I'm just saying, what's common sense insofar as their multiplatform support, realistically speaking? The average person would assume it extends to PC and limiting any other console support to just certain sports games (like MLB, which wasn't up to Sony but rather the MLB League) and specific live-service titles like Bungie's output in things like Destiny 2.
There is no logical reason to assume, going off their financials from PS division, why they would need to potentially jeopardize their console brand image and marquee status of defining IP, let alone taking on the burden of splitting dev resources among more hardware profiles (meaning less optimizations in similar time frames than if they just focused on their own hardware), by bringing anything that isn't a specific sports title, or certain live-service GaaS titles, to non-PlayStation consoles. Especially considering that in such a case we are at that point talking about PS Studios games, when we do not see the equivalent from XGS titles going to platforms other than Xbox & PC, or certain Nintendo games going anywhere else but Nintendo platforms.
There is no financial situation where Sony would be forced to compromise their console's brand image and selling power by doing such a thing, no wider long-term industry-related situation either (before you say "chip shortages!", they can pay for priority and figure out new product ideas that still keep vertical integration within their own specific hardware line, increasing revenue and profit potentials and retaining independence). So it's rather easy to figure "how much more" they will go multiplatform, you only need to look at the actual trends on their end and be honest about their market position and division results. Which, when you do so, should be easy enough to realize that multiplatform support will very likely remain PS & PC, PC Day 1 only for certain live-service GaaS titles, and Xbox (maybe Nintendo) support only for select sports games and GaaS titles. IF Sony happen to purchase another major publisher who has key IP established on, say, Nintendo, then their multiplatform support would probably extend to retaining those games on such a platform, perhaps with some timing of release changes depending on any internal developments.

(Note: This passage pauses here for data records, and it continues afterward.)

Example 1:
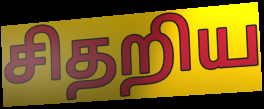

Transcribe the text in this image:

சிதறிய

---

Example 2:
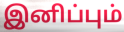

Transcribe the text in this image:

இனிப்பும்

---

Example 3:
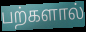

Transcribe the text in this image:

பற்களால்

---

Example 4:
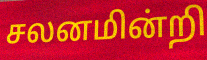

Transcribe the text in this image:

சலனமின்றி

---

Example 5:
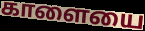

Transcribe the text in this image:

காளையை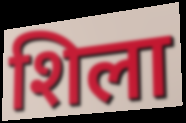
शिला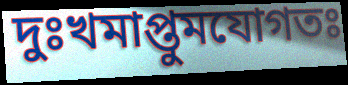
দুঃখমাপ্তুমযোগতঃ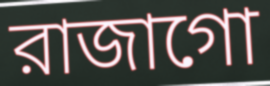
রাজাগো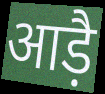
आड़ै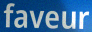
faveurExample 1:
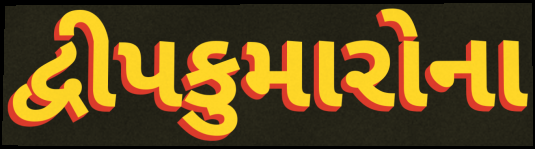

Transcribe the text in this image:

દ્વીપકુમારોના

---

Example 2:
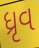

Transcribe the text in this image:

ધ્રૃવ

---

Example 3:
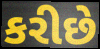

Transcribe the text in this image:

કરીછે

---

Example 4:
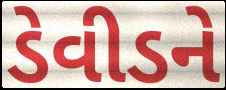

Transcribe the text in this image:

ડેવીડને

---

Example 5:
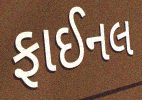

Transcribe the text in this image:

ફાઈનલ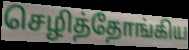
செழித்தோங்கிய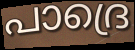
പാദ്രെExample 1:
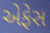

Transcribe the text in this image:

એફેસ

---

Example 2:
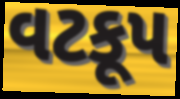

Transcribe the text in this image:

વટકૂપ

25 million people would not be paying for Gold, however. Your calculations are wrong because you're assuming every GP subscriber has converted from Gold, but if that's the case then XBLG subs would be near zero if you take typical install base > subscriber base ratios into account which we can see from PlayStation and Switch.

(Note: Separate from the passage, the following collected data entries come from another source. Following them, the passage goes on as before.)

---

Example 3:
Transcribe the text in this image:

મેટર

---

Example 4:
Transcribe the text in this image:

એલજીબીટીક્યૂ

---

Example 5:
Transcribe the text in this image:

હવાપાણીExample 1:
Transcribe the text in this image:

Now, we don't know what rate of XBLG subs have converted to GPU; it's probably more than 50% but it's definitely not near 100%. Which means you have some amounts of people on GP who are paying month-to-month, but likely aren't paying for the entire year. Then you have others who might be on a free trail and don't sub afterwards, others still who are using MS Reward points to more or less get months for free, etc. Also, in certain territories GP/GPU subscription rates are a lot lower, India for example is one such place.

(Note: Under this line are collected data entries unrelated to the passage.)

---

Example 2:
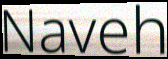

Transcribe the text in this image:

Naveh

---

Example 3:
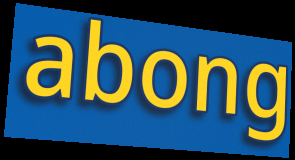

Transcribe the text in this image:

So no I'm still rather confident in those numbers from the other thread; if those were based on misinformation then you're basically saying not just the article, but several of the websites used that track market data, and even Sony and Nintendo's own fiscal results WRT services, are also misinformation. I did say the calculations weren't perfect because it's extremely difficult to line all that data up in a simple timeline/timeframe, some results have to be extrapolated from guessimates that are reasonable enough etc. But realistically I don't think those calculations in the other thread (particularly the last ones we came up to) are that far off from where GP annual revenue actually sits.